Dandelions: It’s All About Perspective
Love them or hate them, dandelions may be one of the most popular weeds on the internet aside from one other “weed” I can think of. There are countless songs, recipes, kids’ games, drinks, medicines, careers, and of course, wishes associated with dandelions. I’ll just touch on some from each category.
I don’t know if there has ever been a Grammy associated with the dandelion, but there are plenty of songs written about it or its fruits, specifically wine. I’d like to think I’m sophisticated enough to appreciate the video for “Dandelion Song.” Those of you who know me can stop laughing now, as I’m more of a sucker who appreciates “Dandelion Wine” by Jared Blake. Whoa, whoa, whoa, that stuff will make you tipsy. I’ve seen it!
It appears to me that you can fix dandelions about any way possible. The flowers, leaves, and roots are all edible and apparently chocked full of vitamins and minerals. One can find recipes that suggest boiling, frying, drying, sautéing, baking, jellying, syruping, and even making pizza. I myself am a simple man, so I chose to go the fresh salad route. As I understand it, the younger leaves are supposed to be less bitter, but I found that a nice vinaigrette helped the most. See above for how it looked. Next time I’m going to add some bacon.

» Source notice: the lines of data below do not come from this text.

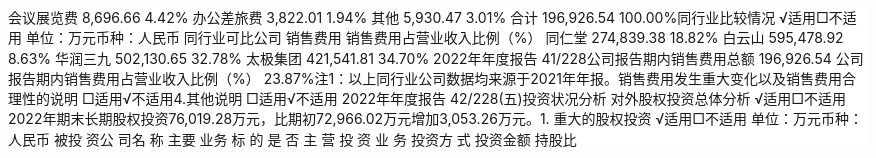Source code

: 会议展览费
8,696.66
4.42%
办公差旅费
3,822.01
1.94%
其他
5,930.47
3.01%
合计
196,926.54
100.00%同行业比较情况
√适用□不适用
单位：万元币种：人民币
同行业可比公司
销售费用
销售费用占营业收入比例（%）
同仁堂
274,839.38
18.82%
白云山
595,478.92
8.63%
华润三九
502,130.65
32.78%
太极集团
421,541.81
34.70%
2022年年度报告
41/228公司报告期内销售费用总额
196,926.54
公司报告期内销售费用占营业收入比例（%）
23.87%注1：以上同行业公司数据均来源于2021年年报。销售费用发生重大变化以及销售费用合理性的说明
□适用√不适用4.其他说明
□适用√不适用
2022年年度报告
42/228(五)投资状况分析
对外股权投资总体分析
√适用□不适用
2022年期末长期股权投资76,019.28万元，比期初72,966.02万元增加3,053.26万元。1.
重大的股权投资
√适用□不适用
单位：万元币种：人民币
被投
资公
司名
称
主要
业务
标
的
是
否
主
营
投
资
业
务
投资方
式
投资金额
持股比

Though many a father has tried to convince their children that picking dandelions is a fun game, few have actually succeeded in this method of organic weed control. Yes, most children have provided their mother with a fresh bouquet of dandelions, but it’s the “do you like butter” game that takes me back to childhood. Grab a dandelion bloom and quickly swipe it under someone’s chin. If it leaves a yellow streak, then it’s a proven fact that they do like butter! Who really doesn’t like butter though? Certainly not the French.

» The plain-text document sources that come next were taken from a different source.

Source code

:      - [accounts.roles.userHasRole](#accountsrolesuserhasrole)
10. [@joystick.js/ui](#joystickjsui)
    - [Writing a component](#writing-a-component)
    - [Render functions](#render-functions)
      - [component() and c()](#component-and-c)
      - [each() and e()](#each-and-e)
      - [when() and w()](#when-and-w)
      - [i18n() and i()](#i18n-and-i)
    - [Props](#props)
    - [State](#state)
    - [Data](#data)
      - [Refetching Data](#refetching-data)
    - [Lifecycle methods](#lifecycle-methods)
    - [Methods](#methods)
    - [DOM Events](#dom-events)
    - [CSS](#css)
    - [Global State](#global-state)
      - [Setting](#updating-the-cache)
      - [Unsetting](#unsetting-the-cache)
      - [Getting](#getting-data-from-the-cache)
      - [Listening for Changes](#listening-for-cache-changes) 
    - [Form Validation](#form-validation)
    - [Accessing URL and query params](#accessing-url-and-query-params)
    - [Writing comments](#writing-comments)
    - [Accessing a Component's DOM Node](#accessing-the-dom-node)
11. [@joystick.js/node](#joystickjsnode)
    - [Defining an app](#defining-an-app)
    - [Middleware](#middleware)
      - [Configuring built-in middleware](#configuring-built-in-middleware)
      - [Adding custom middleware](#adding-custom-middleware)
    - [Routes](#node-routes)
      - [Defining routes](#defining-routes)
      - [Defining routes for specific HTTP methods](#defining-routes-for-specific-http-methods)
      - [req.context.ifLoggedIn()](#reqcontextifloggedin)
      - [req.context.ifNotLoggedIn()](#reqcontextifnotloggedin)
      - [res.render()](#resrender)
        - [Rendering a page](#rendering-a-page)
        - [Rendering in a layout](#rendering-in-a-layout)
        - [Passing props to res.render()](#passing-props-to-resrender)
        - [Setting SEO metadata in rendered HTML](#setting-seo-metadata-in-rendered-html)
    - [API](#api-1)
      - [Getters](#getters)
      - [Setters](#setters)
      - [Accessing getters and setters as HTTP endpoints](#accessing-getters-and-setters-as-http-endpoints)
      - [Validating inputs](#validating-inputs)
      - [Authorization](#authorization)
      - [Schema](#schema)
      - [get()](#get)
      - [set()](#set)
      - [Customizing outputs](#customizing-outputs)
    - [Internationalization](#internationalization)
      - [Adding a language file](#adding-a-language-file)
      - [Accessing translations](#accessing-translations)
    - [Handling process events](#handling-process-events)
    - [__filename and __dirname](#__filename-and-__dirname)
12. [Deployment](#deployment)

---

Wine, tea, and a root coffee variant are all possible ways to imbibe this worldly plant. Because I didn’t have time to make any wine, I had to settle for brewing up some tea. The can suggests it has cleansing properties and is a natural aid for digestion. I am not sure about the required dosage, but after my first cup of hot tea, I don’t feel any cleaner. It has a mild flavor that I suspect would be even better with something from the cabinet that my kids can’t reach.

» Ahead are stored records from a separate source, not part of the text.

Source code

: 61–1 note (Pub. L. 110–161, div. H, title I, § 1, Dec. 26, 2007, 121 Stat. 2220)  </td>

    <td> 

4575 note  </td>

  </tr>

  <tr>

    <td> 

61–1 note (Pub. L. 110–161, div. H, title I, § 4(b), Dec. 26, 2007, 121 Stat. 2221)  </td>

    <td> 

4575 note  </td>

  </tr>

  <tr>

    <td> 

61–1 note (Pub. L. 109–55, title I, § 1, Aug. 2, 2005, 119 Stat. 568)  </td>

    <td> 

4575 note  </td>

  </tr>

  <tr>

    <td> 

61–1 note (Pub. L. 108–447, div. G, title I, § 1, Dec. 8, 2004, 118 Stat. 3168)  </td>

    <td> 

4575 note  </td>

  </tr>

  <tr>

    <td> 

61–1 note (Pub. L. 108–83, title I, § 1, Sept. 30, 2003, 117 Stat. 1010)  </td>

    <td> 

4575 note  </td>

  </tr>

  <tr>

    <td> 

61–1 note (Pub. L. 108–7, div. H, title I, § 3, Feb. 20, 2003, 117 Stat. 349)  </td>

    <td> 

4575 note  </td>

Though I’m sure there’s an herbalist that may take offense to me saying dandelions are used as a medicine, it sure looks that way. A quick Google search suggests they are a great source of vitamins: A, B, C, and E. Dandelions can also provide minerals like iron, calcium, magnesium & potassium while supplying carbs and fiber. The USDA provides a complete breakdown for many dandelion products here. The health benefits are similar to what your grandma always said, “eat your vegetables.”
This may be a stretch, but I credit the dandelion as a major inspiration for the lawn care industry and why I have the job I do. Though I won’t claim to be one of them, some individuals prefer things neat and tidy, including their lawns. Seeing yellow flowers is downright irritating to some, and thus, they want them gone! Fortunately, our society has provided us with manufacturers, vendors, sales representatives, business owners, lawn technicians, and many more people who are paid in some way to manage a litany of weeds including the dandelion. If you like to call dandelions “damndelions,” then please refer to our 2019 Herbicide Guide as a great resource to help with controlling dandelions plus other weeds. If you enjoy dandelions, do not refer to the guide and in fact please pick your herbs from a wild meadow or at least an untreated lawn.
Maybe this topic should have been listed under “kids’ games.” Whether you want to call these weeds dandelions or “damndelions,” when I blow off this puffball, I’ll be wishing you success in however you desire to deal with the common dandelion.